When I ask you to join me, I’m not asking you to take on any form of wide-world activism, although I’d be very happy if you decided to do that. I’m asking you to consider the idea that, to the extent that you’d like to see a more compassionate society, the only way that things can change on a collective level is when individuals take steps towards their own liberation.

The revolution starts with you. It starts with me, with us.

How do we liberate ourselves as individuals, as women? There are 3 steps to our liberation:

1. We are so used to taking care of others first so we have to start with prioritizing our own wellbeing by taking care of ourselves mentally, emotionally, and physically. We can do that by engaging in compassionate healing and self-care practices like Joyful Movement for example.

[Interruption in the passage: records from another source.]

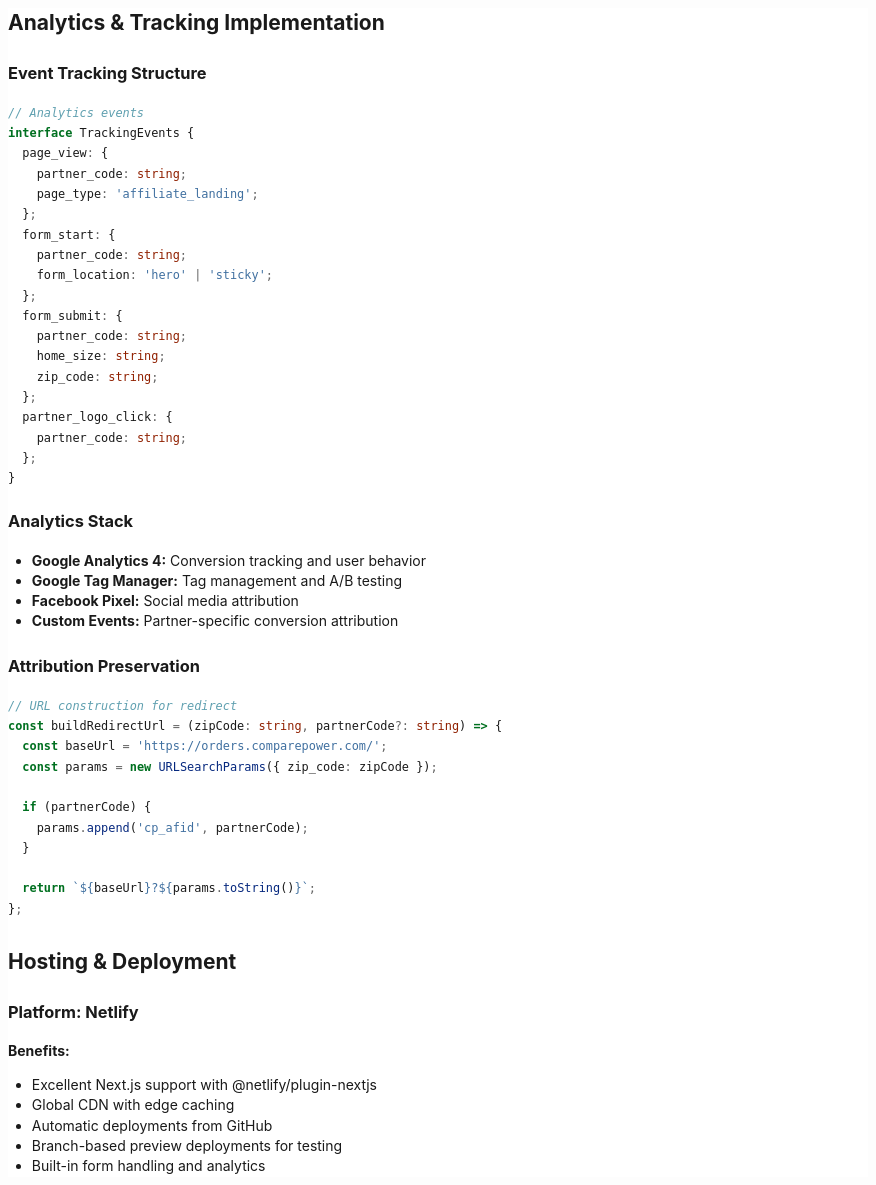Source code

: ## Analytics & Tracking Implementation

### Event Tracking Structure
```typescript
// Analytics events
interface TrackingEvents {
  page_view: {
    partner_code: string;
    page_type: 'affiliate_landing';
  };
  form_start: {
    partner_code: string;
    form_location: 'hero' | 'sticky';
  };
  form_submit: {
    partner_code: string;
    home_size: string;
    zip_code: string;
  };
  partner_logo_click: {
    partner_code: string;
  };
}
```

### Analytics Stack
- **Google Analytics 4:** Conversion tracking and user behavior
- **Google Tag Manager:** Tag management and A/B testing
- **Facebook Pixel:** Social media attribution
- **Custom Events:** Partner-specific conversion attribution

### Attribution Preservation
```typescript
// URL construction for redirect
const buildRedirectUrl = (zipCode: string, partnerCode?: string) => {
  const baseUrl = 'https://orders.comparepower.com/';
  const params = new URLSearchParams({ zip_code: zipCode });
  
  if (partnerCode) {
    params.append('cp_afid', partnerCode);
  }
  
  return `${baseUrl}?${params.toString()}`;
};
```

## Hosting & Deployment

### Platform: Netlify
**Benefits:**
- Excellent Next.js support with @netlify/plugin-nextjs
- Global CDN with edge caching
- Automatic deployments from GitHub
- Branch-based preview deployments for testing
- Built-in form handling and analytics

2. We figure out what are other things that keep us small and quiet, refuse to engage in those activities, or better yet, find ways to go in the exact opposite direction. For example, if we’re being told that we’re only worthwhile if we look a certain way, we can focus our attention on positive embodiment practices that allow us to feel and sense that we are more than just a body, use our awareness to experience our bodies and possibly derive pleasure from it from the inside.

3. We understand how oppression works so that we don’t keep buying into it and allow it to do a number on us, as well as being able to stand up for our sisters who are also being oppressed.

As for the last point: one of the things that I realized that has affected me more than I ever acknowledged, is anti-fat bias. Since I gained weight I started becoming more aware of what it means to not be what’s considered straight-sized and I started becoming more interested in how people who are even fatter than I feel. The more I read the more I’m pissed off and the more I feel like I want to do something about it.

Did you know that “as of 2020, in forty-eight states, it is perfectly legal to fire someone, refuse to hire them, deny them housing, or turn them down for a table at a restaurant or a room in a hotel simply because they’re fat.”?

For a deeper dive into how cruel anti-fat bias is I invite you to read the book What We Don’t Talk About When We Talk About Fat by Aubry Gordon.

The author is a fat activist that talks about her experience as a super fat person. She and other fat activists started reclaiming the word fat as a neutral descriptive word devoid of any moral value, like being browned-hair or tall, and have been rejecting other morally loaded descriptors for fat people.

“The term “overweight” implies that there is an objectively correct weight for every body. A growing number of fat activists consider obese to be a slur. Both terms are derived from a medical model that considers fat bodies as deviations that must be corrected,”

In addition to anti-fat bias being so painful for fat people, I’m gaining a deeper understanding of how it has affected me and how it practically affects everyone in our society because when you’re really being honest with yourself, don’t you think that being fat is the worst thing that you can be? If you do, don’t worry, it’s not your fault, you have been taught that but it might be a good idea to start questioning this assumption and wondering where it came from.

Did you know that recent studies show that all forms of explicit biases are pretty much falling except for fat bias? That means that people are allowing themselves to say things to fat people that they don’t allow themselves to say to anybody else, thinking that they are morally justified to do so.

In The Obesity Myth, Paul Campos argues that "as overt racism, sexism, and classism fell out of favor among white and wealthy Americans, anti-fat bias offered a stand-in: a dog whistle that allowed disdain and bigotry aimed at poor people and people of color to persist, uninterrupted and simply renamed.”

No wonder that pretty much all of us are obsessed with how to not become fat.

I know some of the things I presented might be hard to swallow so as always, I’m inviting you into a conversation about all of this.